2011-11-22 09:22:08 | 北米
先週たまたまニューヨークを訪れており、ウォール街占拠運動の「行動の日」と名付けられた集会を撮ることができた。

これはこの占拠運動がはじまってからちょうど2ヶ月を記念しておこなわれたものだが、正直言って、この「指導者なき運動」に対しては少し複雑な印象を持っていた。集まった若者たちのなかには、単なるトラブルメーカーで警察を目の敵にしているだけで、運動の本質を見失っているような輩も少なくなかったし、この日の集会では地下鉄の駅の占拠も予定されていたからだ。駅を占拠すれば、ウォール街どころか、ごく一般の市民たちにも不便な影響がでる。占拠運動としては、彼ら曰く「99%」のそんな一般市民たちからの支持を失う事は致命的だと思えたからだ。

それでも、午前中に道路封鎖などで240人以上が逮捕されたに関わらず、全般的には比較的平和に事は進んだ。
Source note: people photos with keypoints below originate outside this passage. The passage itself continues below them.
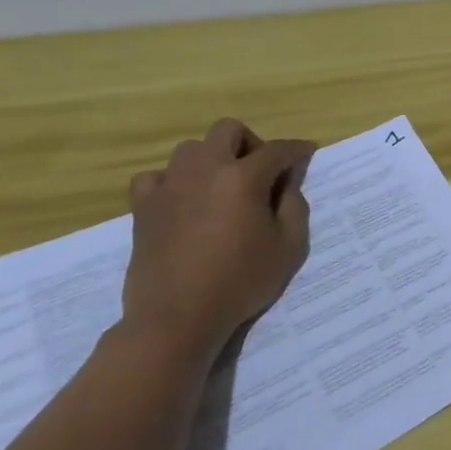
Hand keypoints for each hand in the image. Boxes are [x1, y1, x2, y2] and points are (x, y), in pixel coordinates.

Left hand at [123, 119, 315, 358]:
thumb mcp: (289, 246)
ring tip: (221, 187)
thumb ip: (294, 206)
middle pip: (228, 130)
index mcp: (243, 177)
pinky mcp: (143, 207)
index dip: (297, 150)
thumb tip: (287, 182)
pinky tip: (184, 201)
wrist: (176, 318)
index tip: (307, 153)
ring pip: (191, 149)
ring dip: (212, 159)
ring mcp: (169, 186)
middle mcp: (205, 170)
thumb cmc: (240, 282)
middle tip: (260, 172)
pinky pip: (156, 176)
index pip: (278, 149)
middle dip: (251, 143)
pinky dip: (173, 181)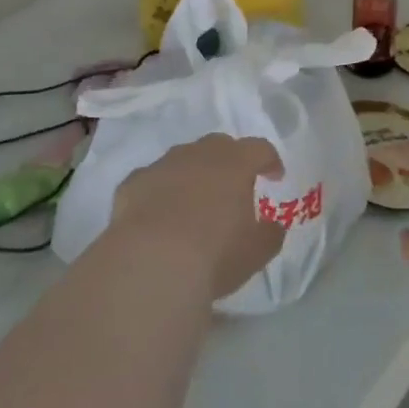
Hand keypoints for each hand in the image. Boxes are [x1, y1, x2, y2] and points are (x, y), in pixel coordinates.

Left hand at [111, 135, 285, 299]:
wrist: (150, 262)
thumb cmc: (214, 255)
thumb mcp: (256, 252)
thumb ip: (270, 234)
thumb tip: (273, 225)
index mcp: (234, 164)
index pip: (259, 148)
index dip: (270, 160)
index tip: (274, 177)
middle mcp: (198, 154)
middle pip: (219, 145)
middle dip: (230, 161)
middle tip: (234, 186)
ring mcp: (162, 164)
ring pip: (183, 159)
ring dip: (193, 174)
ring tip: (194, 203)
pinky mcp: (133, 182)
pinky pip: (153, 179)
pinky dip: (161, 191)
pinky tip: (159, 215)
さらにブルックリン橋まで行進する夕方の集会には2万人以上が参加したとのことで、これほどの人数は予想していなかっただけにさすがに驚いた。まさにこの運動の根深さを思い知らされたという感じだ。

僕はこれからムンバイに戻るので、この占拠運動を自らの眼で追う事はできないのが残念だが、今後の動きは重要であるし、非情に興味深いものだと思う。彼らがこれからどんな戦術を展開していくのか、楽しみでもある。
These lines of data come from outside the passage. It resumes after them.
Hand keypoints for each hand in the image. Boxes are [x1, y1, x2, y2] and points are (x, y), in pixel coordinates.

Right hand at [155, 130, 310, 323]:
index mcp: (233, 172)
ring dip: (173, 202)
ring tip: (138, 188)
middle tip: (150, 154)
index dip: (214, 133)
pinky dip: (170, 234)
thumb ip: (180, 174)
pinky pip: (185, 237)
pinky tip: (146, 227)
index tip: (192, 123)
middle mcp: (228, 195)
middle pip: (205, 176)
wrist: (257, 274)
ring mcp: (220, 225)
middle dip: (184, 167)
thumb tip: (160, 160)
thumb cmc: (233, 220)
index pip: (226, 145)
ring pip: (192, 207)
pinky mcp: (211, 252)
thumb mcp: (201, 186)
(もっと写真を見る http://www.kunitakahashi.com/blog/2011/11/22/occupy-wall-street/ )

シンガポールにて。。。

2011-11-10 21:00:37 | Weblog
シンガポールで数日間過ごしてきた。

今回で2度目だが、いい町だ、と思う。清潔で、便利で、何よりもアジアの料理がたらふく楽しめる。ごみごみして猥雑なムンバイとは正反対なので、数日リラックスするにはもってこいの場所だ。

居心地のいい町ではあるのだが、今回物価の高さには少々驚いた。別にここに居を構えようと思っている訳ではないが、特に住宅物件や家賃が高い。中流の友人たちはみな2ベッドルームのアパートに2500ドル以上払っているという。飲み食いも例外ではなく、屋台のホーカーセンターで食べるのを別にして、そこそこのレストランやバー(高級ではない)で飲みながら食事をすると2人で簡単に100ドルを超えてしまう。僕の好きなジャック・ダニエルズがどこでもシングル一杯で10ドルくらいしていた。

そんなわけで、これでは東京のほうが安く住めるなあ、などという印象をもったのだが、まあそれだけシンガポールの経済と市民の購買力が強くなったということの証だろう。表面的なものしか見てはいないが、経済生活の面では、この国はいまだ不況から脱却できずにいる日本をすでに抜いているのではないかと思う。

今年3月、津波の取材で日本に戻ったとき、節電で東京も含めてやたら町が暗かったことを憶えている。(節電はよいことだし、別に暗くて不自由というわけではないのでそれでいいのだけれど)

夜のシンガポール、入江のあたりを歩いた。まばゆい照明に照らされた建物や橋を眺めながら、ちょうど僕が写真の勉強のためアメリカへと発つ直前、1980年代後半のきらびやかな東京を思い出していた。